Настроенный на серьезную щучью охоту отец назвал бы это просто баловством – вот так метаться с разными снастями да по разным местам. Но нам, с нашим юношеским азартом, хотелось сразу всего и, по возможности, много.
– Живем что ли, Генка?! – вроде бы спрашиваю, готовя кулаки.
– Хлеб жуем! – усмехался тот, кося нахальным глазом.
И мы принялись садить друг друга под дых да в плечи, не зная, куда девать радость от встречи с новым и светлым миром, который невозможно уместить ни в словах, ни в фотографиях, ни в картинах, даже самых талантливых. Отдышавшись, идем резать тальниковые прутья для снастей.

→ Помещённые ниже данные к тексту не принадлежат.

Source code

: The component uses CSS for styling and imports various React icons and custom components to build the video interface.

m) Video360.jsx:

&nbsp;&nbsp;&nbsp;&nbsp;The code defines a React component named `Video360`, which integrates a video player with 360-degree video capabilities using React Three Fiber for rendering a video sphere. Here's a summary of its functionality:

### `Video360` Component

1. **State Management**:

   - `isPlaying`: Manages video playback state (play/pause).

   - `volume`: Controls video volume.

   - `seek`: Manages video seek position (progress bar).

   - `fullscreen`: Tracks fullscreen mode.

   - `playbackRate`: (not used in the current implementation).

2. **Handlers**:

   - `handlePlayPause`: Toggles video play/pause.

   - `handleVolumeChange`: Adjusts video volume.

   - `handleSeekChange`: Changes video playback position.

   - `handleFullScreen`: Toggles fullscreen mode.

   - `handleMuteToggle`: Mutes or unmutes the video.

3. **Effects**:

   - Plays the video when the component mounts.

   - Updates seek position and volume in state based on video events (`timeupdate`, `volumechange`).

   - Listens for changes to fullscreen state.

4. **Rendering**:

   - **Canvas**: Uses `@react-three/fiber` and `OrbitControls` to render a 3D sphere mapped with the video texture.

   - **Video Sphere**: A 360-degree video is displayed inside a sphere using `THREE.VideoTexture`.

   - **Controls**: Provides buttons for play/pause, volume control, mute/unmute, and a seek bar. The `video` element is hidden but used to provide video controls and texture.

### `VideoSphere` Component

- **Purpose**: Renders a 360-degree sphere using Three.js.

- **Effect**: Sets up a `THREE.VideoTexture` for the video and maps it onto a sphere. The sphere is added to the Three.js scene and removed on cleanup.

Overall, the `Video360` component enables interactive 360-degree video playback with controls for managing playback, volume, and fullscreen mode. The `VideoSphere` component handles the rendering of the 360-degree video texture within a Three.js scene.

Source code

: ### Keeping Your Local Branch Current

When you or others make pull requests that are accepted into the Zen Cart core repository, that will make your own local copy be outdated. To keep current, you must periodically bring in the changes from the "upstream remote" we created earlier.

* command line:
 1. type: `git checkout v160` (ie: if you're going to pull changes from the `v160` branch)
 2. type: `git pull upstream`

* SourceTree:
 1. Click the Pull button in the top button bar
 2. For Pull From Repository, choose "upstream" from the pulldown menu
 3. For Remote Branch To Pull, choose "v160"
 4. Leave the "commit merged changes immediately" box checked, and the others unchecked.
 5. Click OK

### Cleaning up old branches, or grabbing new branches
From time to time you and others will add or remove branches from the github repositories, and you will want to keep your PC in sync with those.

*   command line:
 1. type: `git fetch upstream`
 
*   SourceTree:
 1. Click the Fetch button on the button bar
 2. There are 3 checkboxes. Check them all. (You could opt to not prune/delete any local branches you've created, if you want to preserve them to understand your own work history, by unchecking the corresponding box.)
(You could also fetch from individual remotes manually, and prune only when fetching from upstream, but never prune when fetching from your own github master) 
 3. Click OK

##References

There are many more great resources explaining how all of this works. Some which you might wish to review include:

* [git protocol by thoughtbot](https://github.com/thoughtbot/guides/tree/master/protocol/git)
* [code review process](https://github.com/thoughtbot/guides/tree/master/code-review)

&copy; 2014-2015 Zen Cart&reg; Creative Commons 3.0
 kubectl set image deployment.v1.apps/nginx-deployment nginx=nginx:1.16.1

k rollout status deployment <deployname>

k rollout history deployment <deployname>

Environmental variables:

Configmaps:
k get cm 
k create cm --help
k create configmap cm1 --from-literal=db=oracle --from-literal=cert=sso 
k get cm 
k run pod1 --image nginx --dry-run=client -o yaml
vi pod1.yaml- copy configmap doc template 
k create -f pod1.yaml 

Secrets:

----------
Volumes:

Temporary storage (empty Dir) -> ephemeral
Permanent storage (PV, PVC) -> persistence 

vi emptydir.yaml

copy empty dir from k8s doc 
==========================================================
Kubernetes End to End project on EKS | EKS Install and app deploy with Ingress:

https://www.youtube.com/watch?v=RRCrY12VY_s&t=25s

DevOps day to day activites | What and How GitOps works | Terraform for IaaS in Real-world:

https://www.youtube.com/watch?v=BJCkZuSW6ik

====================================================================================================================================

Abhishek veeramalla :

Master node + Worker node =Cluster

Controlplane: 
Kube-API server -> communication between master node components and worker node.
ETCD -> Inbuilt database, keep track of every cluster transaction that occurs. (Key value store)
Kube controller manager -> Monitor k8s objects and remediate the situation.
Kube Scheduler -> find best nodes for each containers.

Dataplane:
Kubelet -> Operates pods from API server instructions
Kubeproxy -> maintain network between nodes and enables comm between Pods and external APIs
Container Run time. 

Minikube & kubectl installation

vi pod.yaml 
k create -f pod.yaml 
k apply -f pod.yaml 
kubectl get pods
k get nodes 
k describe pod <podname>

Спустившись в овражек, густо заросший ивняком, выбираем в меру тонкие стройные хлысты, чтобы пружинили и в то же время были прочны. Почему-то попадались все неудачные: то хлипки, то изогнуты. Лезем в самый чащобник и тут одновременно замираем. На сухой пролысине среди зарослей, в неубранном забытом стогу кто-то шевелился. Слышались голоса, тихий смех и какие-то неясные всхлипы. В нескромном любопытстве мы крадемся к стожку. И, наконец, становимся свидетелями одного из откровений обычной деревенской любви. Среди пьяных от весны берез, мокрых тальников и птичьего неуемного хора слились воедино два обнаженных тела. Они, эти двое, не слышали ничего, что происходило вокруг, как токующие на излете брачной песни глухари. И бились эти два тела в такт извечной страсти, когда наслаждение близко соседствует со сладкой болью, и ничего уже не стыдно, и ничего уже не важно, кроме того, что свершается в этот миг. Была минута, когда нам, пристыженным, хоть и увлеченным, хотелось тихо уйти, чтобы не мешать тому откровенному и прекрасному, чему мы стали свидетелями. Но все испортили обыденные слова, сказанные деревенским Ромео своей сельской Джульетте. На ее страстный с придыханием вопрос: «Ты меня любишь?» тот, шлёпнув себя по голому заду, просто ответил: «Люблю, да вот только комары…».
Все было испорчено. Устали виолончели и скрипки, поперхнулся фагот на позорной «киксе». С уходящим наваждением я заметил в глазах моего проказливого приятеля нехороший знакомый блеск. А надо сказать, он умел довольно точно подражать дьявольскому гуканью филина с добавлением истерического хохота неясыти, без которого не обходится ни один киноэпизод, в котором есть ночной лес. Особенно если действие происходит в глухую полночь, да чтоб на гнилом болоте, да чтоб с мертвяками в придачу.